For over 20 years, Ireland was among the leading companies in the OECD for economic and population growth. In the late 1980s, I remember hearing about airplanes full of insurance forms leaving New York to be processed in Ireland and then sent back digitally to the USA (sound familiar?). The country then went on to build substantial financial, back office, ICT and life sciences sectors through some very innovative policies and action.
The country overheated – just like Ontario in Canada – because of the sustained above average growth. In addition, Ireland had more exposure to the financial meltdown than Ontario. Housing prices have dropped and unemployment is around 13%.

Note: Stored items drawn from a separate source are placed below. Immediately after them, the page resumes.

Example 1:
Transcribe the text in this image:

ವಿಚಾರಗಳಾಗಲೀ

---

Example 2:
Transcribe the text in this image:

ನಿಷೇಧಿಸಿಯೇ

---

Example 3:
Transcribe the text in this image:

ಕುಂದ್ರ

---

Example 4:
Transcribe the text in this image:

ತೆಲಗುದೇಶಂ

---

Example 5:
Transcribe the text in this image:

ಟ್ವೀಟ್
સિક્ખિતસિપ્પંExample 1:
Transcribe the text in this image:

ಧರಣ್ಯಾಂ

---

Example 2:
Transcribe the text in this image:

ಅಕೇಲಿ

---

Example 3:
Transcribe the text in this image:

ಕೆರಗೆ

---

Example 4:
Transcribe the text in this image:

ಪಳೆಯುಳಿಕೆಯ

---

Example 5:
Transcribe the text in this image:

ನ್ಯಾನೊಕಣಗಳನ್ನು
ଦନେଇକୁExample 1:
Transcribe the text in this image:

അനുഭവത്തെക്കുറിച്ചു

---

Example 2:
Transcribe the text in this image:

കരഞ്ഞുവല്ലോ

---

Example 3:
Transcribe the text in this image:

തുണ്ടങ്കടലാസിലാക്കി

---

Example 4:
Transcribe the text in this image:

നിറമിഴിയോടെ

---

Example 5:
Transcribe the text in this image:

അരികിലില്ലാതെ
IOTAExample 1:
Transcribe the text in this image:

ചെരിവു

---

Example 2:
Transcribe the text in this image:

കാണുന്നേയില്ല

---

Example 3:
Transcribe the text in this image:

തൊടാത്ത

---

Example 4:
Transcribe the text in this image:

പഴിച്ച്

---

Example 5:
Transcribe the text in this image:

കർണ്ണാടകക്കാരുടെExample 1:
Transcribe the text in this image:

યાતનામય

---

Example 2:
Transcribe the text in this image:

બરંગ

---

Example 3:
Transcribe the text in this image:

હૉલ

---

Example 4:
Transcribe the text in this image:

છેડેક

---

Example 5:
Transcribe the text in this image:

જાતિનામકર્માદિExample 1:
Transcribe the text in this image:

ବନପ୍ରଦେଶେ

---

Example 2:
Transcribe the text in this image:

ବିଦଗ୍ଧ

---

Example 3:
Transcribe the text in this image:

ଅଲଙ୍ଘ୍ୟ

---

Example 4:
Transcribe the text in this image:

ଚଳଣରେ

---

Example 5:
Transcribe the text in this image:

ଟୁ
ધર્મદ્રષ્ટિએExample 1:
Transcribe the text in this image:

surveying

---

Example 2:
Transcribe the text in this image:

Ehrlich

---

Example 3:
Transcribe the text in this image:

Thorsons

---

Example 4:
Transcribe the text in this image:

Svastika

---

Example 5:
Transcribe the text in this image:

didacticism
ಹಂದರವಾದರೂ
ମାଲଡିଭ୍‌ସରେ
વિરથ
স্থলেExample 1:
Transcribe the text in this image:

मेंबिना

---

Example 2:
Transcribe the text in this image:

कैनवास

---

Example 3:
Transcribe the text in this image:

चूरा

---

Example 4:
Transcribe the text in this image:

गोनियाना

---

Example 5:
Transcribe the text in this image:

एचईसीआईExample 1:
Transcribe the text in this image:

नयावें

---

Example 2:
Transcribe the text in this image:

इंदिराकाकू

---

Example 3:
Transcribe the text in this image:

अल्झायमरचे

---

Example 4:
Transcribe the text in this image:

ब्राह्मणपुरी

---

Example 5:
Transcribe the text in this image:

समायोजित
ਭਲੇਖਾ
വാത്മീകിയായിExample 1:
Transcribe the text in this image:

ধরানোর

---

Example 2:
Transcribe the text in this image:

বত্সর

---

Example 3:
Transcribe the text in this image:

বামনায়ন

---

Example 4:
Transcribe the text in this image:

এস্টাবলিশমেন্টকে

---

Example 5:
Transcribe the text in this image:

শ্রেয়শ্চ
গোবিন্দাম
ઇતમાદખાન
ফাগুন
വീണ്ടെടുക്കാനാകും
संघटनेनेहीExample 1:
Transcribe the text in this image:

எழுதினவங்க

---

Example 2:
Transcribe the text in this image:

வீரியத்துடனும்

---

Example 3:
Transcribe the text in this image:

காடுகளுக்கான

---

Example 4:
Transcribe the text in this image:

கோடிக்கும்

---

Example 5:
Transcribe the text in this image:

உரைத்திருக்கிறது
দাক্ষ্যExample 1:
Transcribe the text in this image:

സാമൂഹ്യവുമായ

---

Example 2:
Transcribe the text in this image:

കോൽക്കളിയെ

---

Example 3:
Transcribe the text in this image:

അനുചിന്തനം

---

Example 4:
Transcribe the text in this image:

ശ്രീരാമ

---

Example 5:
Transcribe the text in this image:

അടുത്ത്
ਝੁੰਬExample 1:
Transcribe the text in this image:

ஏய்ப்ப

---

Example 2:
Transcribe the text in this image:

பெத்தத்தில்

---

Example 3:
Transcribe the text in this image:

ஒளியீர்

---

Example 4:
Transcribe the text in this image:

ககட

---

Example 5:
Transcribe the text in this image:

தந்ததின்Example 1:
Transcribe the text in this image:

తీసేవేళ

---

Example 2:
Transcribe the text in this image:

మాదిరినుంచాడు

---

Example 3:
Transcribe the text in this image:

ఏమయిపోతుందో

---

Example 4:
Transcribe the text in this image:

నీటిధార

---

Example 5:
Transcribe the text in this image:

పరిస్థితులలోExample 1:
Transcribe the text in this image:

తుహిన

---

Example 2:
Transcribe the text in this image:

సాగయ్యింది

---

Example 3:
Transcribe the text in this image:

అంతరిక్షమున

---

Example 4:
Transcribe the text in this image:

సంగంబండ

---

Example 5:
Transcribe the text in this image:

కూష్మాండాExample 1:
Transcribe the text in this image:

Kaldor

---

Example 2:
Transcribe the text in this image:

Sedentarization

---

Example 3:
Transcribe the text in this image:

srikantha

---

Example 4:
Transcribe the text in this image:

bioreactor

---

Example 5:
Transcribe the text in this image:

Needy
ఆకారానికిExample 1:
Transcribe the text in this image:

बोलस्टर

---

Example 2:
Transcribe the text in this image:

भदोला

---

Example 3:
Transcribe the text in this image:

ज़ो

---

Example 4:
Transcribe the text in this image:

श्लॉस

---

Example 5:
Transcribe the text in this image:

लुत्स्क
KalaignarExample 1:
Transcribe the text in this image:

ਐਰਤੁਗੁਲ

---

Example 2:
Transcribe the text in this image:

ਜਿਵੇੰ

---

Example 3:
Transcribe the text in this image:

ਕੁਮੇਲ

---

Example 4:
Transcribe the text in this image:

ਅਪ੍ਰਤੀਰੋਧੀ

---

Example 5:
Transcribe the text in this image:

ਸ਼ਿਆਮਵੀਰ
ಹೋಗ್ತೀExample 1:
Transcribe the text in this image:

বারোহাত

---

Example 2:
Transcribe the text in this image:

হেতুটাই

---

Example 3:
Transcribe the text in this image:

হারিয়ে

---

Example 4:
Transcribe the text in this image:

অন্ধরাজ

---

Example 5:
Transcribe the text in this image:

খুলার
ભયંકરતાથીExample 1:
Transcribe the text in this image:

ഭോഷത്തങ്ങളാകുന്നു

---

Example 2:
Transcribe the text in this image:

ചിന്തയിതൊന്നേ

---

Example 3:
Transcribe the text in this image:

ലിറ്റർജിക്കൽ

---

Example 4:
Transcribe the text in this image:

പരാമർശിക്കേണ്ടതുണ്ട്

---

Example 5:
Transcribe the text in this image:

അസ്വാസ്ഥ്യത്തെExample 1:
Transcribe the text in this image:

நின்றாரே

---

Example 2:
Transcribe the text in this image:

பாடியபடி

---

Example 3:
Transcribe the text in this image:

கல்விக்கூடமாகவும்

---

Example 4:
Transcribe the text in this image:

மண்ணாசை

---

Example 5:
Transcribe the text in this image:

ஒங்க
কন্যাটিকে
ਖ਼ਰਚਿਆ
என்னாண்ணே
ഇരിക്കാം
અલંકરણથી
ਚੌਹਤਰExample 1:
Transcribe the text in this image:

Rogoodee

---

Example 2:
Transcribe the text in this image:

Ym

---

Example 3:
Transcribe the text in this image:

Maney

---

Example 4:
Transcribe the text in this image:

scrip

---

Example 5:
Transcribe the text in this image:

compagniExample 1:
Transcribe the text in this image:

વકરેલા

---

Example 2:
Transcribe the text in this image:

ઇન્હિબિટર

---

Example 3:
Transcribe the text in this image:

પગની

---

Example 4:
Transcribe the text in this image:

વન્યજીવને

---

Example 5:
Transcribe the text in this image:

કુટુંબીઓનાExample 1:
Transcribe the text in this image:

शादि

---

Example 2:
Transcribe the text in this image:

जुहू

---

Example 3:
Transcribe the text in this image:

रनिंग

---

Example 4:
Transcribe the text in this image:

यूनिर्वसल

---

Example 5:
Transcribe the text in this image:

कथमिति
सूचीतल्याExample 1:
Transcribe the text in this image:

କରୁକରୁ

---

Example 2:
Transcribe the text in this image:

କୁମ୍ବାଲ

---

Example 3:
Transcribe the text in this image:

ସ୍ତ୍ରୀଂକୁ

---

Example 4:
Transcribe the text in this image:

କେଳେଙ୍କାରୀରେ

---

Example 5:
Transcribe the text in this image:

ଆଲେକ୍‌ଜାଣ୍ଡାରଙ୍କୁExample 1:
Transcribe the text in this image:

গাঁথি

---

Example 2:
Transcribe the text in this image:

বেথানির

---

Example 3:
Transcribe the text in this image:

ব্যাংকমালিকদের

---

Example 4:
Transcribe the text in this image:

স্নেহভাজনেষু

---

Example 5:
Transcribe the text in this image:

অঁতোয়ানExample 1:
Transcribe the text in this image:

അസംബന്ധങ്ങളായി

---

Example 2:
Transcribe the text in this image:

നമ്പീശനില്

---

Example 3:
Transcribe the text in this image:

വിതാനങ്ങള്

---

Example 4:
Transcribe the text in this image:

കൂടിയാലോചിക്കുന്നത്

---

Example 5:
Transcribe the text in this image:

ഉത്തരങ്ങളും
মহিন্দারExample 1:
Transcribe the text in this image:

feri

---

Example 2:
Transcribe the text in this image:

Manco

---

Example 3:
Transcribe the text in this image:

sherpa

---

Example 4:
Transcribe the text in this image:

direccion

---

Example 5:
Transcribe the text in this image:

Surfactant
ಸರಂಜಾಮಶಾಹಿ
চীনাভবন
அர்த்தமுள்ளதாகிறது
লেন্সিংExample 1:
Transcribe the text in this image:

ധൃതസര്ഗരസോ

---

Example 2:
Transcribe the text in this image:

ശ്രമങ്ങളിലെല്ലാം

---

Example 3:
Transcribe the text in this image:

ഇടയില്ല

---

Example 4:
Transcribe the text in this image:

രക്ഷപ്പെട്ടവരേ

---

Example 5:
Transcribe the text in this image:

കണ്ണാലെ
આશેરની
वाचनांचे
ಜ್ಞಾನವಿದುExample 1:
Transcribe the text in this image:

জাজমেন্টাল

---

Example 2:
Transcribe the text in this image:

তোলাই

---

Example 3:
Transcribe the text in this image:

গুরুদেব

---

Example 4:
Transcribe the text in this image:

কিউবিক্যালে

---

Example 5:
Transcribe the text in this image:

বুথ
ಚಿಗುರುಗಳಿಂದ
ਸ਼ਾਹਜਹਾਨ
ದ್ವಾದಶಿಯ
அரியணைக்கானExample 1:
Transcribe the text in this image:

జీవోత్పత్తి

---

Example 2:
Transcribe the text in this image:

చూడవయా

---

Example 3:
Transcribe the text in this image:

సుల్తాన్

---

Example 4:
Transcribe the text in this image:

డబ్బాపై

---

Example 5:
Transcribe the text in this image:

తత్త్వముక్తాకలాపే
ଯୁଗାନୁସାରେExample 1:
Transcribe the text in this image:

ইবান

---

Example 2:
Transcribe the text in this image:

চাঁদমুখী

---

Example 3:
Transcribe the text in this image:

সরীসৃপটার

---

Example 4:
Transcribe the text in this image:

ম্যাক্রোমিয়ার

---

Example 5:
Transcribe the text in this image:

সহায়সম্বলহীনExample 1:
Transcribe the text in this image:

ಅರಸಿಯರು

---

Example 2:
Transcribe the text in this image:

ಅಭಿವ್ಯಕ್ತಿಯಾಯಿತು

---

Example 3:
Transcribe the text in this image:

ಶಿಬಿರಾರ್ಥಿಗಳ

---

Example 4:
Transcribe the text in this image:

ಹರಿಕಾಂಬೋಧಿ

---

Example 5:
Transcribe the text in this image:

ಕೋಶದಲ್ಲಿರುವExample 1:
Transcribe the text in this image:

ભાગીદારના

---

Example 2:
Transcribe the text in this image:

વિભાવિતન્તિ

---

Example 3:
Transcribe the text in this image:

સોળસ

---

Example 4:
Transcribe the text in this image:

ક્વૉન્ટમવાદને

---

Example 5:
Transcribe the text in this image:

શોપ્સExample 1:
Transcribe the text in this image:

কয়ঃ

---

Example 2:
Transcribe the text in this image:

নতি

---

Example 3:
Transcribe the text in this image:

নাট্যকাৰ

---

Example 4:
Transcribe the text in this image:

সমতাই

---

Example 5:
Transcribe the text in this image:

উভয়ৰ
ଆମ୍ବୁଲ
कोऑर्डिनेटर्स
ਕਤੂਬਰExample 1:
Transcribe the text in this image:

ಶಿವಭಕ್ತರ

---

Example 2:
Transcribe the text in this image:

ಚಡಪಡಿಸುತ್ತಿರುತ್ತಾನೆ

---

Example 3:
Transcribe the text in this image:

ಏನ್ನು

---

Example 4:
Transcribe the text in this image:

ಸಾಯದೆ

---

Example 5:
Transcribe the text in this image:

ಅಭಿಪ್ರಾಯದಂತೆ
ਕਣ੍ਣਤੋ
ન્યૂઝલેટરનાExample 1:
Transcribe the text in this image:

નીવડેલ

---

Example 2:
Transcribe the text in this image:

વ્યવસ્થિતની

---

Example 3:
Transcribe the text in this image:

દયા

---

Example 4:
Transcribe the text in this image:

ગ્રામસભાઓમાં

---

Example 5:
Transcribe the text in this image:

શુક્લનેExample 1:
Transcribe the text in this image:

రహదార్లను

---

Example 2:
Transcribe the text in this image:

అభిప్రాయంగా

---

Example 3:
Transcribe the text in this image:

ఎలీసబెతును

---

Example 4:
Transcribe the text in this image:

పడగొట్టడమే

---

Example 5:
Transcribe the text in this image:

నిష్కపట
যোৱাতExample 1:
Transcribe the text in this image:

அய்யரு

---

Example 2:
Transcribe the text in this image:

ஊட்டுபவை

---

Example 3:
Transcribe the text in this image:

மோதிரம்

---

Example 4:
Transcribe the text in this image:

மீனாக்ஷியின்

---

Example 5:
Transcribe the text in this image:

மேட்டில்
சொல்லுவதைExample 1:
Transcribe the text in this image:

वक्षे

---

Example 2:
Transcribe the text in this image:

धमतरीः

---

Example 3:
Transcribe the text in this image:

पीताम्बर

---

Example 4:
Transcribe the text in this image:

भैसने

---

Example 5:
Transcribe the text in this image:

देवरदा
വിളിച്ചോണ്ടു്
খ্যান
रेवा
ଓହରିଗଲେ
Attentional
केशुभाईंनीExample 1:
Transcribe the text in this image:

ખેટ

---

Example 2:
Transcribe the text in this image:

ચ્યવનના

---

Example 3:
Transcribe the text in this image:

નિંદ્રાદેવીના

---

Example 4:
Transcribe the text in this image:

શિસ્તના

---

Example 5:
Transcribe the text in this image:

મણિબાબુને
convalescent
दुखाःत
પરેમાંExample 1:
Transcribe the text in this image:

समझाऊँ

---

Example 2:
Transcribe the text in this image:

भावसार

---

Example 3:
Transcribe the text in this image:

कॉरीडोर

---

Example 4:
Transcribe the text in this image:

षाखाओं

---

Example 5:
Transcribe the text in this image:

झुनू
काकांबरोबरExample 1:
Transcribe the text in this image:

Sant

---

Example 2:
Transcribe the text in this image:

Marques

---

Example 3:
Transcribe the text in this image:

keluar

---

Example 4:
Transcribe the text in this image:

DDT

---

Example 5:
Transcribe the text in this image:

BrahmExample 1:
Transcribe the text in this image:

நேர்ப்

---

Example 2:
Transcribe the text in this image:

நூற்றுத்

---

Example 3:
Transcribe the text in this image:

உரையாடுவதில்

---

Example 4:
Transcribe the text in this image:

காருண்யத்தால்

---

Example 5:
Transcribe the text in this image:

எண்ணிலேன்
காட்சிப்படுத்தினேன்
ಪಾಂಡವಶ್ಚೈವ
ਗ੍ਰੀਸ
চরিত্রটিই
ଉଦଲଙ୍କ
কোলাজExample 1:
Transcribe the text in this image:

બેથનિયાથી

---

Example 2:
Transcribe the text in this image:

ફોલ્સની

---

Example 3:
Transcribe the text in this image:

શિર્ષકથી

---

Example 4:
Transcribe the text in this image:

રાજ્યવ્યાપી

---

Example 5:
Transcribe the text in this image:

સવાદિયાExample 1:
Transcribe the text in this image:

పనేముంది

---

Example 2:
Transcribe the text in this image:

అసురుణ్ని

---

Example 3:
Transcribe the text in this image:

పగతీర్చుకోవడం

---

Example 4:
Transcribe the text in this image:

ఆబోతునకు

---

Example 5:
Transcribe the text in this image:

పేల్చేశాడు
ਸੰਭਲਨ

It’s important to point out, just like Ontario, that the recent economic retrenchment is only a fraction of the economic build up over the past two decades. It is clear that countries and jurisdictions that overheat end up with a correction at some point.
But I am bullish on Ireland. Their economic development infrastructure (people, programs and policy tools) is still robust and – I would argue – among the best in the world. They will need to do some recalibration now – because eastern Europe has been eroding some of the country’s value proposition. The G&M has an article talking about a construction worker who was making 150k Euros per year because of the massively overheated construction market during the overheated phase of the economy.
Rapid growth does change things. You move from reducing local unemployment to attracting expatriates to attracting immigrants. That does change the dynamic. You end up with very significant growth in housing and other costs of living. That forces up wages but also makes urban centres less attractive for workers starting into the workforce. And, maybe a bit counterintuitively, it forces a rapid escalation of government spending because there is a lag between the spending on public infrastructure and the time it takes to get that investment back through tax revenue.
But Ireland will be back. Just like Ontario and, yes, just like California. California has been – with a few fits and starts – an above average economic growth engine in the U.S. 200 years. There are those who say this is the end of the road. I disagree.
There is an enormous store of capital, goodwill, entrepreneurial spirit and just plain scale in these places that is brought to bear when times get really tough.